*What you are asked to do:* In the passage about Lee Berger below, what work earned him the title of Georgia's Youth Conservationist of the Year?

*Reading passage:*
Lee Rogers Berger (born December 22, 1965) is an American-born South African paleoanthropologist and National Geographic Explorer-in-Residence. He is best known for his discovery of the Australopithecus sediba type site, Malapa; his leadership of Rising Star Expedition in the excavation of Homo naledi at Rising Star Cave; and the Taung Bird of Prey Hypothesis.

Berger is known not only for his discoveries, but also for his unusually public persona in paleoanthropology, and for making his most notable discoveries open-access projects. He gives hundreds of talks per year, and has had a close relationship with National Geographic for many years, appearing in several of their shows and documentaries.

Early life and education
Berger was born in Shawnee Mission, Kansas in 1965, but was raised outside of Sylvania, Georgia in the United States. As a youth, Berger was active in the Boy Scouts, Future Farmers of America, and president of Georgia 4-H. In 1984, Berger was named Georgia's Youth Conservationist of the Year for his work in conserving the threatened gopher tortoise. He is a Distinguished Eagle Scout, and received the Boy Scouts of America Honor Medal for saving a life in 1987.

[Rows from a segmentation dataset]
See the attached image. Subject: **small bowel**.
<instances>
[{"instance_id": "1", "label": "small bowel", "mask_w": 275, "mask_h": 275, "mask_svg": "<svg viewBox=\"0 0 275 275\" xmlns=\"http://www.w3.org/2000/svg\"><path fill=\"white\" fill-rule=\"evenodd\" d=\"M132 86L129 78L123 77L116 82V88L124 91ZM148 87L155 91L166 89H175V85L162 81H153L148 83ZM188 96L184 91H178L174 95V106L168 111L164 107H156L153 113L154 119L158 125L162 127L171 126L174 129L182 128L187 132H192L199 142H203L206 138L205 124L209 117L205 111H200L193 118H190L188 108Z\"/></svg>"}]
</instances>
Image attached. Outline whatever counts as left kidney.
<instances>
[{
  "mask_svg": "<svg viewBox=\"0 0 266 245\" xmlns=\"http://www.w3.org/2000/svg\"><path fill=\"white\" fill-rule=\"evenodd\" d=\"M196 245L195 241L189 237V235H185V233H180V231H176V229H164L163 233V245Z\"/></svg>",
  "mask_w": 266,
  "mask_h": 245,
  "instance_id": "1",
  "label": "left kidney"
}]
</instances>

*Final result:* His work conserving the threatened gopher tortoise.